Another key for Green Bay will be to limit the number of hits quarterback Aaron Rodgers takes. In every game, you want to keep your quarterback as clean as possible, but it should be stressed even more in this game. Rodgers has been bothered by a calf injury he suffered on the second series of week 16’s game against the Tampa Bay Buccaneers. The Packers’ quarterback aggravated the injury in Week 17’s win over the Detroit Lions, but after missing two offensive series in that game, he returned to lead Green Bay to victory. Rodgers has now had an additional week of rest because of last week’s bye, but keeping him upright and preventing him from taking shots to his calf (in the cold) can’t hurt.
The combined home record for the teams hosting playoff games this weekend (New England, Denver, Seattle and Green Bay) is 30-2. The two losses happened in New England and Seattle. If you dig a little deeper, you’ll find that New England’s home loss came to Buffalo in Week 17, when the Patriots rested Tom Brady for most of the game, and they didn’t dress tight end Rob Gronkowski. For Seattle, their only loss came to, you guessed it, the Dallas Cowboys.
I believe the Packers learned a lot from last year’s home playoff loss to San Francisco. The offense sputtered, and the defense couldn’t come up with the big play when they needed to most in that game, and Mike McCarthy’s guys understand that they aren’t invincible at home. The Packers can’t take Dallas lightly. The Cowboys have playmakers and they have proven all season that they can win in a hostile environment.

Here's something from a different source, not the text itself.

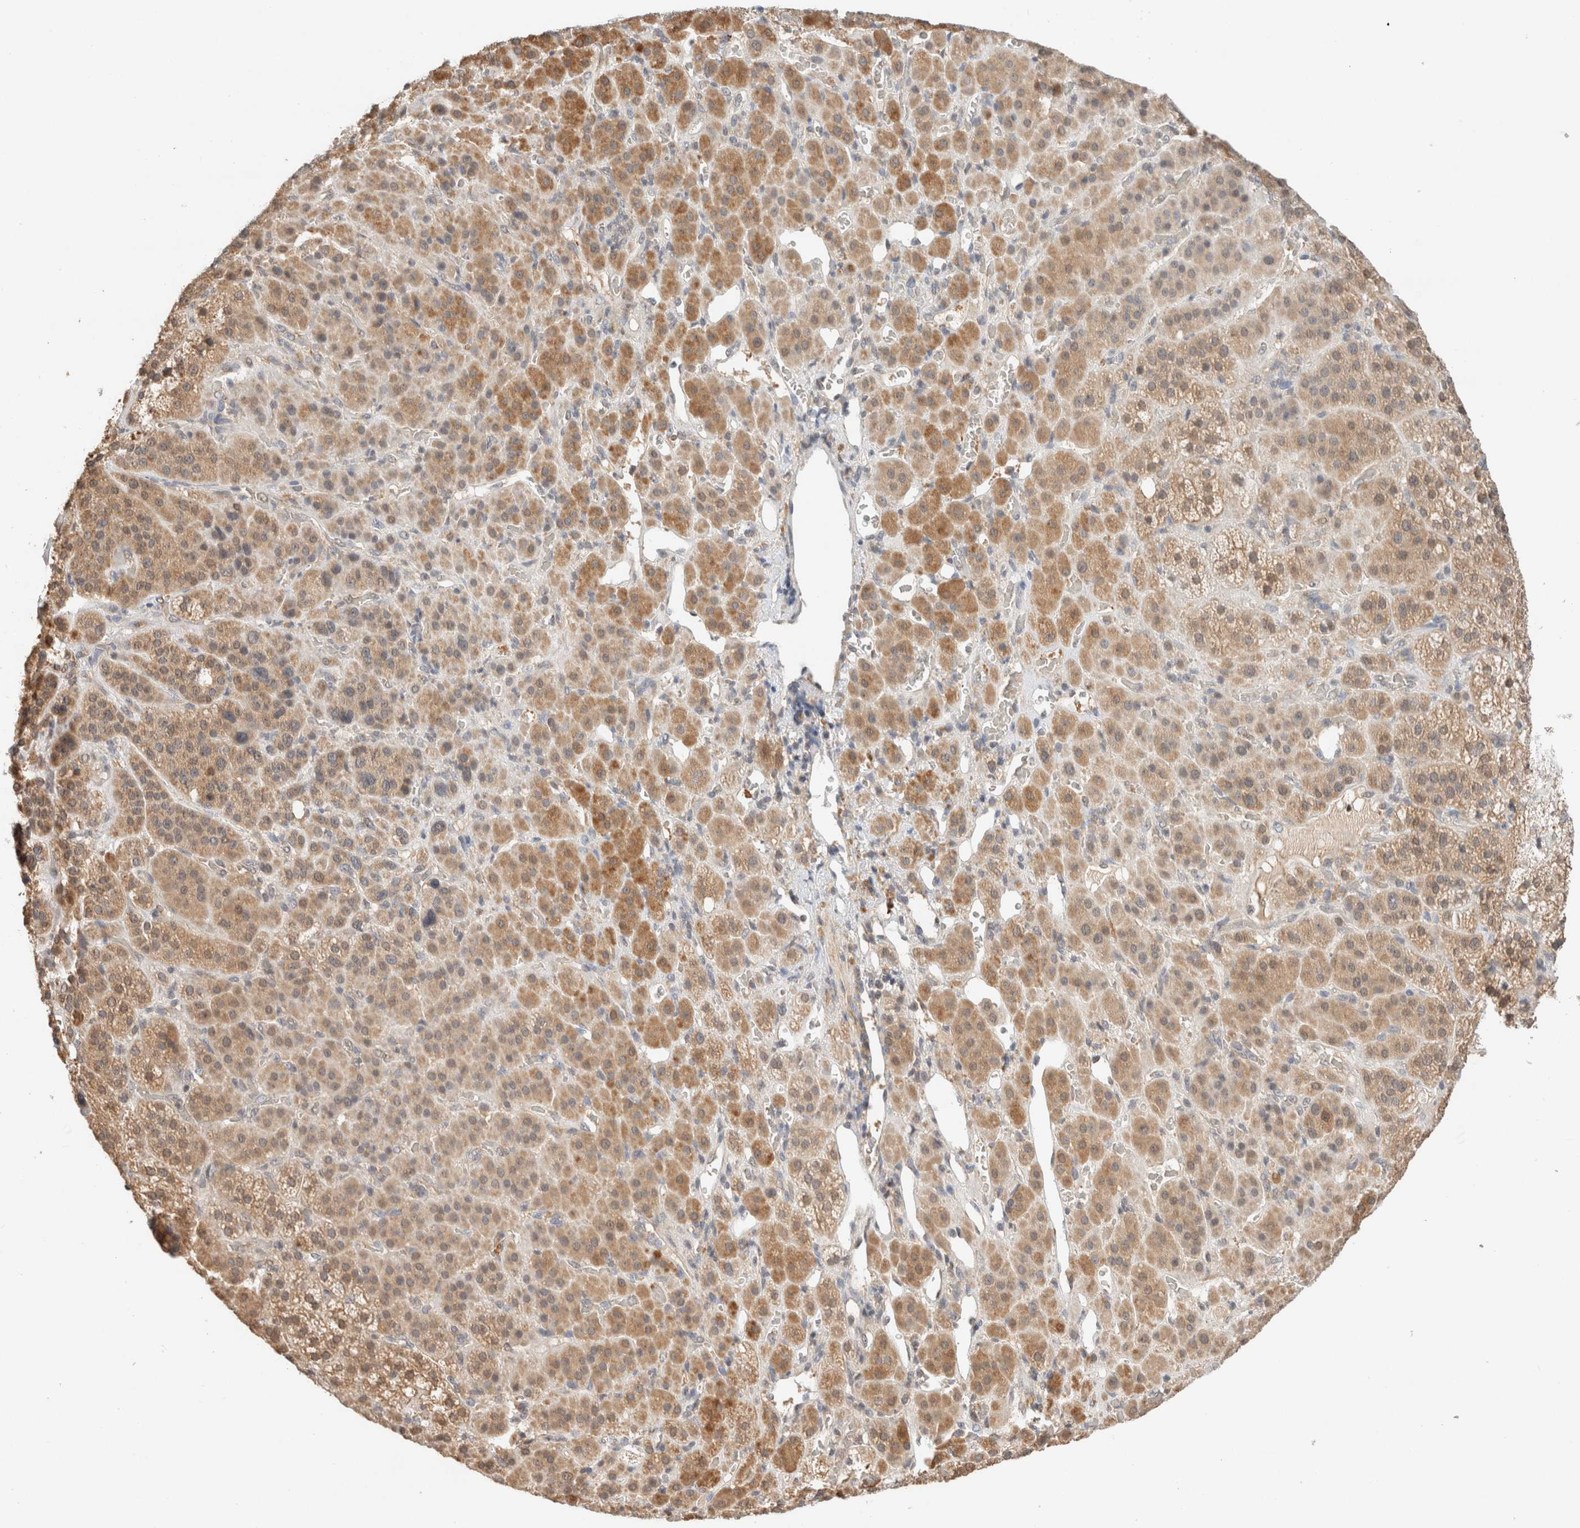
{"staining": {"intensity": "moderate", "quantity": ">75%", "location": "cytoplasmic/membranous,nuclear"}, "tissue": "adrenal gland", "cell_type": "Glandular cells", "image_type": "normal", "snomed": [{"axis": "morphology", "description": "Normal tissue, NOS"}, {"axis": "topography", "description": "Adrenal gland"}], "caption": "Approximately >75% of glandular cells in normal adrenal gland show moderate cytoplasmic/membranous,nuclear protein positivity as visualized by brown immunohistochemical staining.", "gene": "CA13", "patient": {"sex": "male", "age": 57}}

If the Packers continue to move the ball like they have most of this season, and the defense just holds their own, Green Bay should have no problem winning this game. Sure an upset is possible at Lambeau, but I wouldn’t say it’s likely, especially after the way their disappointing season ended one year ago.
Who Will Win?
As I mentioned above, if the Cowboys come into Lambeau field and control the clock with their running game, they could have a chance. Unfortunately for them, I don’t see the Packers losing this game at home, especially after they were upset at Lambeau Field in the playoffs just one year ago. I think the week off really helped Aaron Rodgers get healthy, and although I don’t expect it to be a blowout, I do expect the Packers to eventually pull away, perhaps with a late interception return or a long Eddie Lacy run.